At the time of writing no general alert has been issued by Computer HQ to its 15,000 affected customers.

'A PC consultant / web security firm called PCHelp (www.pc-help.org) that apparently searches the net for security breaches decided to try to break into a restricted area of our site. While we have no excuse for the security hole, it was an accident caused by moving the site to a new server a few days earlier. When PCHelp notified us we immediately took the site down and applied a fix - the site was down until Monday morning at 8am, with sporadic restarts to test the patch. At 8am Monday the programmers were confident the security hole was fixed and we put the site online. This happened on the 16th, and the site with the fix was put online in the morning the 18th.

'Now, we would obviously not alert anybody about a security breach before it was fixed - that's the last thing you would do. Furthermore, since the PChelp web security firm notified us about this, we believed they had good intentions, and while we didn't hire them, we did call and ask him how he got into the restricted area of the site. Since the site was moved to the new server on Thursday (and we were down most of the day because of that), and we were notified by a security firm on Friday, we believe that the chances of any compromise of personal info is extremely low.

'While we apologize for the security breach, I feel that for the web security firm to explain to a magazine HOW TO RETRIEVE confidential information from a site, and they in turn hack into our site and then USE the illegally obtained information, now that is not right. Both the web security firm and Wired magazine should know right from wrong, and as an attorney explained to me tonight, 'the fact that a door is open does NOT make it right to enter and take something.'

'I realize that your concern is with your confidential information, but at this point we know of know other breach than PCHelp, Wired Magazine and possibly Ziff-Davis. The PCHelp guy apparently did it as a publicity stunt, and while I have no problem with that part of it, I have a serious problem with him walking through that door and taking information. For Wired Magazine, part of Lycos, to do it, and possibly Ziff-Davis as well, I find even stranger, but realize that they use freelance journalists that are just as interested in making a statement as the PCHelp guy.

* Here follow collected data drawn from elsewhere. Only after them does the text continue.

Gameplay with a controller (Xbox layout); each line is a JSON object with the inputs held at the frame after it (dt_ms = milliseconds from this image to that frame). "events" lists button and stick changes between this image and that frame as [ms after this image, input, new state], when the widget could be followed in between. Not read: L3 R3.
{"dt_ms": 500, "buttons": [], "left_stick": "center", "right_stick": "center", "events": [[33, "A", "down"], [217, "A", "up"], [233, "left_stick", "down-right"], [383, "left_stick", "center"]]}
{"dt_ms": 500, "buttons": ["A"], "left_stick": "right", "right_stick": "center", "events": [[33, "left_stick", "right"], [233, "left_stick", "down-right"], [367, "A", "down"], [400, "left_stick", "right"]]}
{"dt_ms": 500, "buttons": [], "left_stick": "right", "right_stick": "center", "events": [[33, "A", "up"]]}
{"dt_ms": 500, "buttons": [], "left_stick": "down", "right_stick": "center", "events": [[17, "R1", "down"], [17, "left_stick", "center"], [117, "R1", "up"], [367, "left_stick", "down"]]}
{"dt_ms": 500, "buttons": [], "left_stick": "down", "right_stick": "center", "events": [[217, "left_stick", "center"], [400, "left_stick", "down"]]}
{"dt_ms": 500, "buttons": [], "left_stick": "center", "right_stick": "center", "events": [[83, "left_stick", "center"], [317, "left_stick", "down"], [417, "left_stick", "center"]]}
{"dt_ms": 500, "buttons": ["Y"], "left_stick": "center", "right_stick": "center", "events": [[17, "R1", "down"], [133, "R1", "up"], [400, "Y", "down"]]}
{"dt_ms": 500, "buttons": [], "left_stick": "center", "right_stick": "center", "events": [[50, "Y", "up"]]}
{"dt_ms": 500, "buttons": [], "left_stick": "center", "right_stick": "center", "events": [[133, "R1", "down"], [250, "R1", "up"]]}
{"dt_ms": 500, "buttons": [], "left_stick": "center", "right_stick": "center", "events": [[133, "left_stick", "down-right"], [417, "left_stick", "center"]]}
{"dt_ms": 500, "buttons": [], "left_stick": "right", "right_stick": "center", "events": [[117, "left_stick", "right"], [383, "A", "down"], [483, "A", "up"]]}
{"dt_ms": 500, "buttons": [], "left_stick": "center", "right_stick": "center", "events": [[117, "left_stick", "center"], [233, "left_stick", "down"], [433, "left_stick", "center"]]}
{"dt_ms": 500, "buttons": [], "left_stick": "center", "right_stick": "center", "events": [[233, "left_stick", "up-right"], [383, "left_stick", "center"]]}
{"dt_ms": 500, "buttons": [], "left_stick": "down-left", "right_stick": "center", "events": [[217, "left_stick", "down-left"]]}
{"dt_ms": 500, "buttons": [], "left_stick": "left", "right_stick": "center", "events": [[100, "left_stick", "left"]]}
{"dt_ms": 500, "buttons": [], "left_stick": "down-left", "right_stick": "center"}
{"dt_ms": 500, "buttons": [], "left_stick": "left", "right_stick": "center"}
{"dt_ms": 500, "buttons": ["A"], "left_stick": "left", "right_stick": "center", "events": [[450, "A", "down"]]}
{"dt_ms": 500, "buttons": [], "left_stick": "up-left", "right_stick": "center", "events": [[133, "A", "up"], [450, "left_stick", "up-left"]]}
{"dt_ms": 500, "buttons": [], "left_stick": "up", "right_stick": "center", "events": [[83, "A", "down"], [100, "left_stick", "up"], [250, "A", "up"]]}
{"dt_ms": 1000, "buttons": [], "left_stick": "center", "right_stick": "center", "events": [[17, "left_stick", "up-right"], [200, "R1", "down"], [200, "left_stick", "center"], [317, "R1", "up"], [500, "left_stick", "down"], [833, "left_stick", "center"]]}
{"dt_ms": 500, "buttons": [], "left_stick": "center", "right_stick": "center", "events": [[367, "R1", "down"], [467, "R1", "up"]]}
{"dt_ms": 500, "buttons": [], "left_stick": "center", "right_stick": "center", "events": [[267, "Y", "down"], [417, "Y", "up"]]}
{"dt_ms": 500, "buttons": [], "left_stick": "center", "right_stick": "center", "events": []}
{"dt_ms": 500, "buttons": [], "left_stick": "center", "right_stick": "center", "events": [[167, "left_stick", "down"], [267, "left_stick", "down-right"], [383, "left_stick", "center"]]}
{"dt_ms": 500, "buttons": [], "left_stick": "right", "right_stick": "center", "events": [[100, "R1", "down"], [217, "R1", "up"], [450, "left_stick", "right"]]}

'In case of your card being used without your permission I believe there is a maximum $50 charge for you according to the law, and we will certainly cover that for you if necessary. Also, if your credit card company charges you for replacing your card (not likely), please let me know.

'I hope you understand our position and accept our apologies - for the short breach of our site, and especially for the behaviour of PCHelp and Wired Magazine. They have the right to report this security breach, but NOT use it to retrieve confidential information, as they apparently did for the Wired story.'

As far as blunders go, this is as bad as it gets. And with track records like this, it's no wonder e-commerce loses billions.